‘Roots’ Celebrates Jewish Food, Family Trees

Photo by Bryan Rubin, Photo editor

College senior Isabelle Harari speaks at “Roots: Exploring Jewish Identity Through Family Stories & Culinary Traditions,” an event Wednesday put on as part of the “How Do You Jew?” series.

Julia Peterson, Arts & Culture Editor

At first, the timing of Tu B’Shevat, the Jewish new year of the trees, seems like a strange choice. After all, it’s the middle of winter, and there are no leaves or buds to be seen. Although we can’t see it, this time of year is when root growth begins again after a period of dormancy. This theme inspired Wednesday’s event “Roots: Exploring Jewish Identity Through Family Stories & Culinary Traditions,” held in the atrium of the Adam Joseph Lewis Center for Environmental Studies.

For College first-year Nina Harris, who sits on the Chabad student leadership board and was the primary organizer of the event, connecting the growth of trees with an exploration of Jewish identity through food and storytelling was a logical match.

“We wanted to do something to celebrate Tu B’Shevat,” she said. “We came up with this idea of exploring identity through your familial relationships — ‘How does your family’s roots [sic], or your family history, impact your Jewish identity?’ And like all Jewish practices, we had to include food because that’s just pivotal to Jewish holidays.”

To gather the recipes that would be prepared and served at the event, Jewish students were encouraged to submit family stories and recipes through a form on the Oberlin Chabad website. When submitting a recipe, students were asked to reflect on what they knew about their family’s immigration to the United States and how that history has impacted their Jewish identity.

On Wednesday night, a small group of students gathered with Chabad Co-Directors Rabbi Shlomo Elkan and Devora Elkan in the AJLC to try some of the recipes and tell stories of how the food came to be important for them and their families. The event featured traditional Jewish dishes, including matzoh ball soup and noodle kugel, and some more surprising offerings including banana bread with chocolate chips, brownies, soft-boiled eggs and sugar cookies.

The recipe for the cookies was contributed by College junior Anabel Epstein, who contextualized them with a story about her great-grandmother.

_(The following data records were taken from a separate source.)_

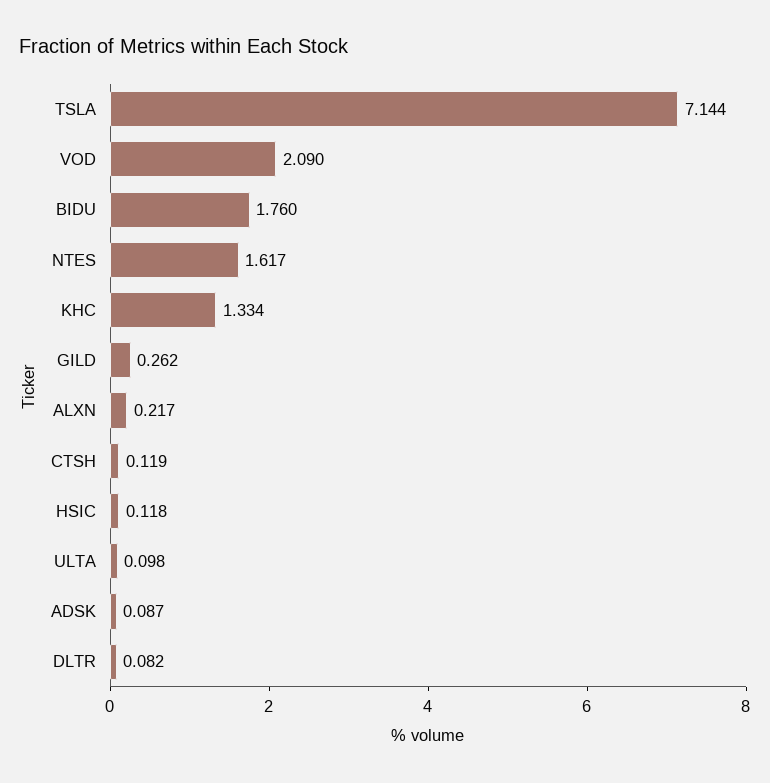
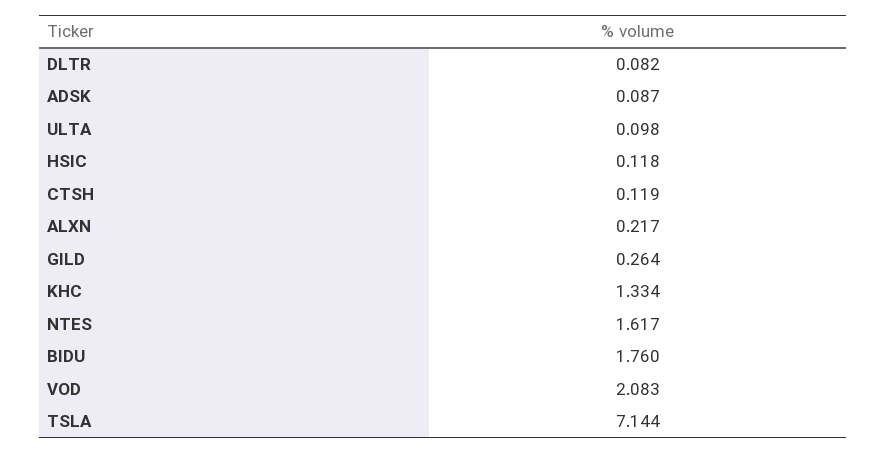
  {
    "TSLA": 7.144,
-   "VOD": 2.09,
+   "VOD": 2.083,
    "BIDU": 1.76,
    "NTES": 1.617,
    "KHC": 1.334,
-   "GILD": 0.262,
+   "GILD": 0.264,
    "ALXN": 0.217,
    "CTSH": 0.119,
    "HSIC": 0.118,
    "ULTA": 0.098,
    "ADSK": 0.087,
    "DLTR": 0.082
  }

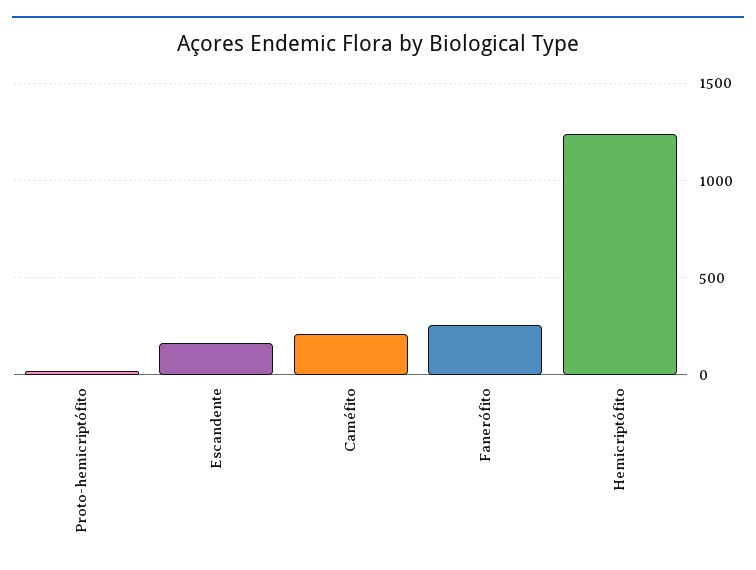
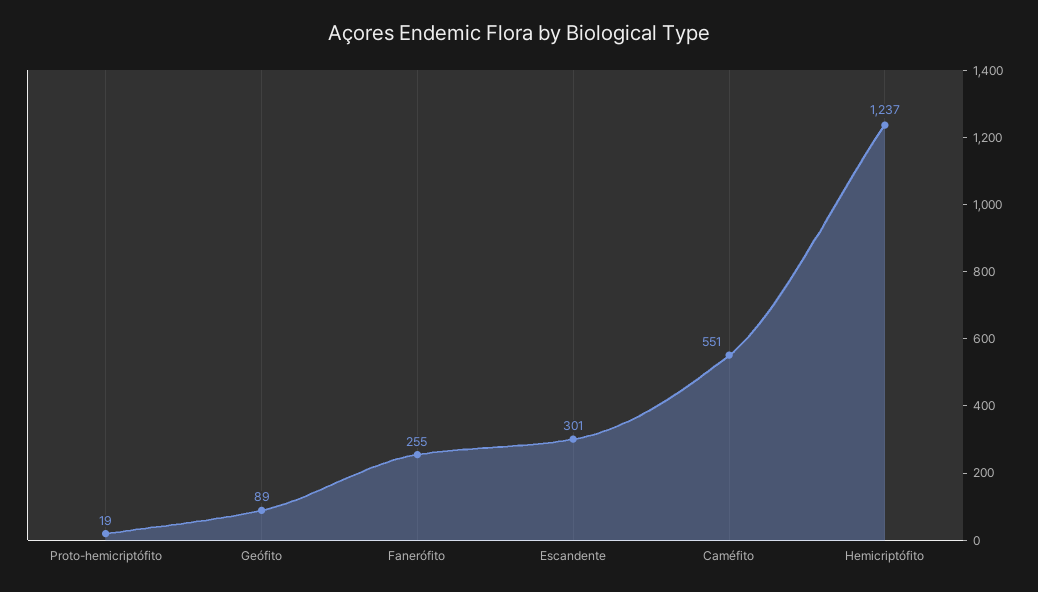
  {
    "Proto-hemicriptófito": 19,
-   "Escandente": 150,
+   "Escandente": 301,
-   "Caméfito": 200,
+   "Caméfito": 551,
    "Fanerófito": 255,
-   "Hemicriptófito": 1237
+   "Hemicriptófito": 1237,
+   "Geófito": 89
  }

“My great-grandmother — we called her Nanny … would make … sugar cookies with apricot jam in the middle … and she’d coat them with powdered sugar,” Epstein said. “I remember every Shabbat, my mom would make them, and me and my brother and my sister would be standing by the oven waiting for them to be done to have Nanny’s cookies.”

Reflecting the historical and intergenerational nature of the event, Epstein contacted her grandfather before submitting the recipe and discovered another layer of the story behind the recipe.

“Nanny … would just walk around the house with a little basket, and my grandpa and his siblings would have to earn the cookies from her,” Epstein said. “So it’s just this long legacy of these cookies being seen as gold when really they’re just these simple sugar cookies.”

As students shared their family’s immigration narratives and how these recipes became meaningful traditions passed down through generations, a secondary theme to the event soon emerged. Everyone told a story about love. Some of the stories were romantic — the brownies served came from a wedding recipe — while others centered on the love between siblings, such as College senior Anna Weiss’s story of how her grandmother reconnected with her great-uncle 30 years after they had both survived the Holocaust. Rather than simply telling the history of the recipes that were being shared, the food was a starting point for larger narratives about family connections.

“I was honestly very surprised,” Harris said, reflecting on the themes that had come up in many of the stories. “I thought it was really interesting. … There were a lot of different stories about love.”

The “Roots” event was part of the ongoing “How Do You Jew?” series, which has highlighted many forms of creative art including photography, creative writing and spoken word. The overarching motivation of the series is to facilitate dialogue and storytelling around Jewish identity.

“The biggest charge of this event is creatively talking about … Jewish identity,” Rabbi Elkan said. “One of the reasons for the overarching series is to make people feel … that it’s OK to talk about these types of things. … We want [people] to know that they should be empowered in who they are as a spiritual entity and be comfortable in sharing that with others.”

“From how I see this event, it’s a unique opportunity to reflect on generations before us and honor them, where we come from,” Epstein said. “Although it is a religiously affiliated event, I consider it more historical.”

The hope, according to Rabbi Elkan, is to continue to collect these types of recipes and eventually create a family story cookbook for the Oberlin Jewish community.

“Food and Jewish celebration are so intertwined,” Rabbi Elkan said. “So many holidays — and every single week, even, around the Shabbos table — we celebrate with delicious food, … community and family. So many people have their grandma’s matzoh ball soup recipe, or their brisket, or their noodle kugel, or whatever it is that really hits home for them.”